The United States Department of Justice’s (DOJ) U.S. Attorney’s Office for the Northern District of Texas recently announced the sentencing of a nurse practitioner (NP). The feds had accused the NP, who practiced in Texas, of engaging in a scheme to defraud Medicare and private insurance providers. According to the prosecution, the NP used the provider numbers of six doctors to file false claims with insurance providers.
The feds state the claims were for services never provided and that the NP used a complicated network of wire transfers in an attempt to remove the money from its original source. The DOJ states the NP was responsible for over $55 million in fraudulent claims.
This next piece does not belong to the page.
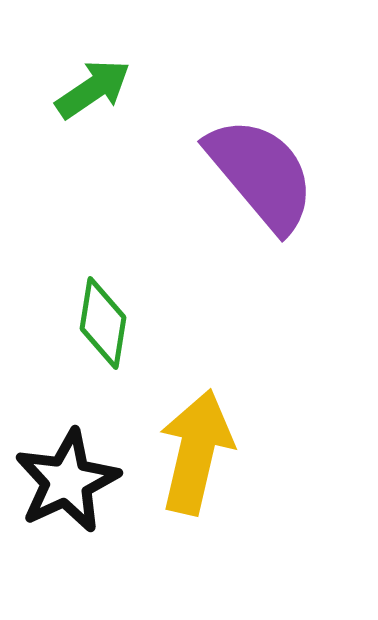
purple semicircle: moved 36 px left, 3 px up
In addition to the claims and wire transfers, the government also says the NP and his staff attempted to put together fraudulent medical records to support the claims and defend against the government’s allegations of healthcare fraud. The U.S. Attorney’s Office then used this evidence to build a case against the NP and pushed the court for an aggressive sentence. The NP ultimately chose to plead guilty to conspiracy to commit wire fraud. The court sentenced him to 20 years of federal imprisonment and ordered him to repay over $52 million.
Special Agent in Charge of the United States Department of Health and Human Services Office of the Inspector General in charge of the investigation stated the harsh sentence should serve as a warning to other healthcare professionals. The feds, she stated, will do “everything possible to root out all forms of waste, fraud and abuse” in healthcare. As a result, medical professionals are wise to take all allegations of healthcare fraud very seriously. Prepare a defense even against those that may seem frivolous or fabricated. Federal enforcement efforts within this sector are unlikely to ease in coming years.